== Task directions ==
Please retype the text under each of the records below line for line, and leave the pictures out of your answer.

== Recorded data ==

■ ■ ■ ■ ■ ■ ■

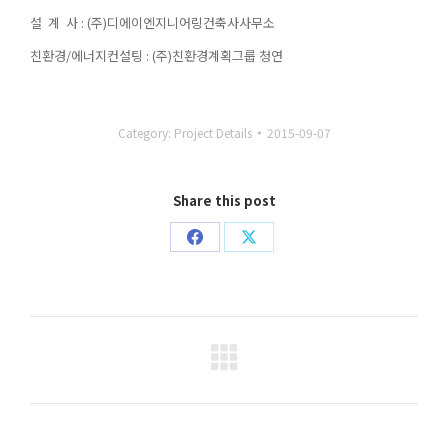
설 계 사 : (주)디에이엔지니어링건축사사무소
친환경/에너지컨설팅 : (주)친환경계획그룹 청연
Category:
Project Details
2015-09-07
Share this post
Share
Share
on
on
Facebook
X
Project
navigation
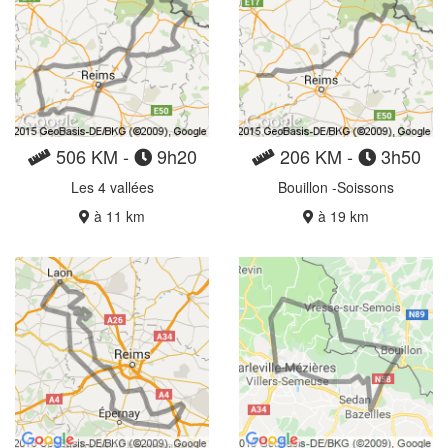
506 KM -
9h20
206 KM -
3h50
Les 4 vallées
Bouillon -Soissons
à 11 km
à 19 km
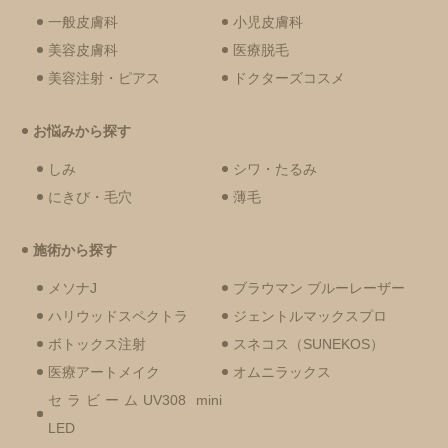
一般皮膚科
小児皮膚科
美容皮膚科
医療脱毛
美容注射・ピアス
ドクターズコスメ
お悩みから探す
しみ
シワ・たるみ
にきび・毛穴
薄毛
施術から探す
メソナJ
ブラウマン ブルーレーザー
ハリウッドスペクトラ
ジェントルマックスプロ
ボトックス注射
スネコス（SUNEKOS）
医療アートメイク
オムニラックス
セラビームUV308 mini
LED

■ ■ ■ ■ ■ ■ ■

== Answer to this task ==
설 계 사 : (주)디에이엔지니어링건축사사무소
친환경/에너지컨설팅 : (주)친환경계획그룹 청연
Category:
Project Details
2015-09-07
Share this post
Share
Share
on
on
Facebook
X
Project
navigation
506 KM -
9h20
206 KM -
3h50
Les 4 vallées
Bouillon -Soissons
à 11 km
à 19 km
一般皮膚科
小児皮膚科
美容皮膚科
医療脱毛
美容注射・ピアス
ドクターズコスメ
お悩みから探す
しみ
シワ・たるみ
にきび・毛穴
薄毛
施術から探す
メソナJ
ブラウマン ブルーレーザー
ハリウッドスペクトラ
ジェントルマックスプロ
ボトックス注射
スネコス（SUNEKOS）
医療アートメイク
オムニラックス
セラビームUV308 mini
LED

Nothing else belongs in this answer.